## WHAT THE EXERCISE ASKS
Turn every line of the records below into a numbered list, skipping any blank lines.

— START AVAILABLE DATA —

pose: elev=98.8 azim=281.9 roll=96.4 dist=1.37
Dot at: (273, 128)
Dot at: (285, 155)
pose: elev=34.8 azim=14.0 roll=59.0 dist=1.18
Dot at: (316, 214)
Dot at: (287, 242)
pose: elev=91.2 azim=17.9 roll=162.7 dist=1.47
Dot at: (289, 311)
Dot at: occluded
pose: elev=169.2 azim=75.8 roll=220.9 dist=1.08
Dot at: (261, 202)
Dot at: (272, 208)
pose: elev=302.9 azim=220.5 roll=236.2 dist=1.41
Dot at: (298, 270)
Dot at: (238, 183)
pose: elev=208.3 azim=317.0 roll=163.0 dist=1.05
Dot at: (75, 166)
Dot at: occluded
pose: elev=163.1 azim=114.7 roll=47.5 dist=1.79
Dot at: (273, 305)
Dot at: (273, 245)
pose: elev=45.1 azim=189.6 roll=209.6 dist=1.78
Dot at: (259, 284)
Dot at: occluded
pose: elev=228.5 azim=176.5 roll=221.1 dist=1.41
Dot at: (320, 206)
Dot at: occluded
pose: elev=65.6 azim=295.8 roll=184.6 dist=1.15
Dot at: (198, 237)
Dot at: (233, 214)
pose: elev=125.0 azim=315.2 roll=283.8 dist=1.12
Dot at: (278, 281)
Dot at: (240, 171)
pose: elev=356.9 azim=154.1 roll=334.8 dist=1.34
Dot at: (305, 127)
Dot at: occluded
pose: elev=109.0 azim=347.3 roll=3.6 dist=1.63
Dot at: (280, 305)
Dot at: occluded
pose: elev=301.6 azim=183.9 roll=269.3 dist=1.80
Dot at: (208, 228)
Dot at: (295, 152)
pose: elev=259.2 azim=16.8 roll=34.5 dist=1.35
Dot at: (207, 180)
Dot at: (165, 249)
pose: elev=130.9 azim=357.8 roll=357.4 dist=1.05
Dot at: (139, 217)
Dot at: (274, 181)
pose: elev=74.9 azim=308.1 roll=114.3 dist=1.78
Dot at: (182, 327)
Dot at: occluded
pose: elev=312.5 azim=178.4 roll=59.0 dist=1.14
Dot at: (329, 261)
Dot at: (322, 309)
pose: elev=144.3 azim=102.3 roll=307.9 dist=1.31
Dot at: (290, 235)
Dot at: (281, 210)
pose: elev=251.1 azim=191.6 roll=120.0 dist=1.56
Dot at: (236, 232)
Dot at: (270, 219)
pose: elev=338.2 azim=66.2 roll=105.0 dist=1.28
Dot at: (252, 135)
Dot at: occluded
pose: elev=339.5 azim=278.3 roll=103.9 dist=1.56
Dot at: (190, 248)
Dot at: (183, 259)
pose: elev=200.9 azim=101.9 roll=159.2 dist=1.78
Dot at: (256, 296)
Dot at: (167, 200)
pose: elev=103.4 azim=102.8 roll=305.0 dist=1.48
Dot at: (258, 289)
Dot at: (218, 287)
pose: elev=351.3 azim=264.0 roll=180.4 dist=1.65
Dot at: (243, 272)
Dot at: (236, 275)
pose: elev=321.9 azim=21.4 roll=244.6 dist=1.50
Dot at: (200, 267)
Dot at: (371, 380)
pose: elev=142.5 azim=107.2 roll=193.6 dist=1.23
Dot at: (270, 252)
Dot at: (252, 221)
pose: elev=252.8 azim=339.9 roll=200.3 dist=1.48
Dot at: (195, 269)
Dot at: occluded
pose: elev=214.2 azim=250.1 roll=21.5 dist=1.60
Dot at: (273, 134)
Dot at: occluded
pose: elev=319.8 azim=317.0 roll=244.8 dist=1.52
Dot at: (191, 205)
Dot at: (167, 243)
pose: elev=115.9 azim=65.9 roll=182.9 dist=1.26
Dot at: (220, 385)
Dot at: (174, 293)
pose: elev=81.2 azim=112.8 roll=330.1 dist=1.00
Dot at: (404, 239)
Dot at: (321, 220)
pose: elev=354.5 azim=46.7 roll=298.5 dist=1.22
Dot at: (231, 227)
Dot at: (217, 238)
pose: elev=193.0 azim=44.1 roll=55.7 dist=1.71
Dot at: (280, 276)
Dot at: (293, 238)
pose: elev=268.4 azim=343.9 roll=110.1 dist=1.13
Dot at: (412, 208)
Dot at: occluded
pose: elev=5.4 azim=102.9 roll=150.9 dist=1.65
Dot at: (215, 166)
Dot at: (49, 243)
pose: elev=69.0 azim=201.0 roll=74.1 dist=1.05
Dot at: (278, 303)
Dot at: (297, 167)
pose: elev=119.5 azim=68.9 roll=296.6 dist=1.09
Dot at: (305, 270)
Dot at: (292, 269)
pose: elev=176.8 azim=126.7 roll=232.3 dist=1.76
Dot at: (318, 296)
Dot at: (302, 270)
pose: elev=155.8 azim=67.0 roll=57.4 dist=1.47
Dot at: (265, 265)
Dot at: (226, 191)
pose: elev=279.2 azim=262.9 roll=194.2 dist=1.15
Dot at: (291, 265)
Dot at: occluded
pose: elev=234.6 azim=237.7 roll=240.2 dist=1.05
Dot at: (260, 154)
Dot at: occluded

— END AVAILABLE DATA —

## THE OUTPUT
1. pose: elev=98.8 azim=281.9 roll=96.4 dist=1.37
2. Dot at: (273, 128)
3. Dot at: (285, 155)
4. pose: elev=34.8 azim=14.0 roll=59.0 dist=1.18
5. Dot at: (316, 214)
6. Dot at: (287, 242)
7. pose: elev=91.2 azim=17.9 roll=162.7 dist=1.47
8. Dot at: (289, 311)
9. Dot at: occluded
10. pose: elev=169.2 azim=75.8 roll=220.9 dist=1.08
11. Dot at: (261, 202)
12. Dot at: (272, 208)
13. pose: elev=302.9 azim=220.5 roll=236.2 dist=1.41
14. Dot at: (298, 270)
15. Dot at: (238, 183)
16. pose: elev=208.3 azim=317.0 roll=163.0 dist=1.05
17. Dot at: (75, 166)
18. Dot at: occluded
19. pose: elev=163.1 azim=114.7 roll=47.5 dist=1.79
20. Dot at: (273, 305)
21. Dot at: (273, 245)
22. pose: elev=45.1 azim=189.6 roll=209.6 dist=1.78
23. Dot at: (259, 284)
24. Dot at: occluded
25. pose: elev=228.5 azim=176.5 roll=221.1 dist=1.41
26. Dot at: (320, 206)
27. Dot at: occluded
28. pose: elev=65.6 azim=295.8 roll=184.6 dist=1.15
29. Dot at: (198, 237)
30. Dot at: (233, 214)
31. pose: elev=125.0 azim=315.2 roll=283.8 dist=1.12
32. Dot at: (278, 281)
33. Dot at: (240, 171)
34. pose: elev=356.9 azim=154.1 roll=334.8 dist=1.34
35. Dot at: (305, 127)
36. Dot at: occluded
37. pose: elev=109.0 azim=347.3 roll=3.6 dist=1.63
38. Dot at: (280, 305)
39. Dot at: occluded
40. pose: elev=301.6 azim=183.9 roll=269.3 dist=1.80
41. Dot at: (208, 228)
42. Dot at: (295, 152)
43. pose: elev=259.2 azim=16.8 roll=34.5 dist=1.35
44. Dot at: (207, 180)
45. Dot at: (165, 249)
46. pose: elev=130.9 azim=357.8 roll=357.4 dist=1.05
47. Dot at: (139, 217)
48. Dot at: (274, 181)
49. pose: elev=74.9 azim=308.1 roll=114.3 dist=1.78
50. Dot at: (182, 327)
51. Dot at: occluded
52. pose: elev=312.5 azim=178.4 roll=59.0 dist=1.14
53. Dot at: (329, 261)
54. Dot at: (322, 309)
55. pose: elev=144.3 azim=102.3 roll=307.9 dist=1.31
56. Dot at: (290, 235)
57. Dot at: (281, 210)
58. pose: elev=251.1 azim=191.6 roll=120.0 dist=1.56
59. Dot at: (236, 232)
60. Dot at: (270, 219)
61. pose: elev=338.2 azim=66.2 roll=105.0 dist=1.28
62. Dot at: (252, 135)
63. Dot at: occluded
64. pose: elev=339.5 azim=278.3 roll=103.9 dist=1.56
65. Dot at: (190, 248)
66. Dot at: (183, 259)
67. pose: elev=200.9 azim=101.9 roll=159.2 dist=1.78
68. Dot at: (256, 296)
69. Dot at: (167, 200)
70. pose: elev=103.4 azim=102.8 roll=305.0 dist=1.48
71. Dot at: (258, 289)
72. Dot at: (218, 287)
73. pose: elev=351.3 azim=264.0 roll=180.4 dist=1.65
74. Dot at: (243, 272)
75. Dot at: (236, 275)
76. pose: elev=321.9 azim=21.4 roll=244.6 dist=1.50
77. Dot at: (200, 267)
78. Dot at: (371, 380)
79. pose: elev=142.5 azim=107.2 roll=193.6 dist=1.23
80. Dot at: (270, 252)
81. Dot at: (252, 221)
82. pose: elev=252.8 azim=339.9 roll=200.3 dist=1.48
83. Dot at: (195, 269)
84. Dot at: occluded
85. pose: elev=214.2 azim=250.1 roll=21.5 dist=1.60
86. Dot at: (273, 134)
87. Dot at: occluded
88. pose: elev=319.8 azim=317.0 roll=244.8 dist=1.52
89. Dot at: (191, 205)
90. Dot at: (167, 243)
91. pose: elev=115.9 azim=65.9 roll=182.9 dist=1.26
92. Dot at: (220, 385)
93. Dot at: (174, 293)
94. pose: elev=81.2 azim=112.8 roll=330.1 dist=1.00
95. Dot at: (404, 239)
96. Dot at: (321, 220)
97. pose: elev=354.5 azim=46.7 roll=298.5 dist=1.22
98. Dot at: (231, 227)
99. Dot at: (217, 238)
100. pose: elev=193.0 azim=44.1 roll=55.7 dist=1.71
101. Dot at: (280, 276)
102. Dot at: (293, 238)
103. pose: elev=268.4 azim=343.9 roll=110.1 dist=1.13
104. Dot at: (412, 208)
105. Dot at: occluded
106. pose: elev=5.4 azim=102.9 roll=150.9 dist=1.65
107. Dot at: (215, 166)
108. Dot at: (49, 243)
109. pose: elev=69.0 azim=201.0 roll=74.1 dist=1.05
110. Dot at: (278, 303)
111. Dot at: (297, 167)
112. pose: elev=119.5 azim=68.9 roll=296.6 dist=1.09
113. Dot at: (305, 270)
114. Dot at: (292, 269)
115. pose: elev=176.8 azim=126.7 roll=232.3 dist=1.76
116. Dot at: (318, 296)
117. Dot at: (302, 270)
118. pose: elev=155.8 azim=67.0 roll=57.4 dist=1.47
119. Dot at: (265, 265)
120. Dot at: (226, 191)
121. pose: elev=279.2 azim=262.9 roll=194.2 dist=1.15
122. Dot at: (291, 265)
123. Dot at: occluded
124. pose: elev=234.6 azim=237.7 roll=240.2 dist=1.05
125. Dot at: (260, 154)
126. Dot at: occluded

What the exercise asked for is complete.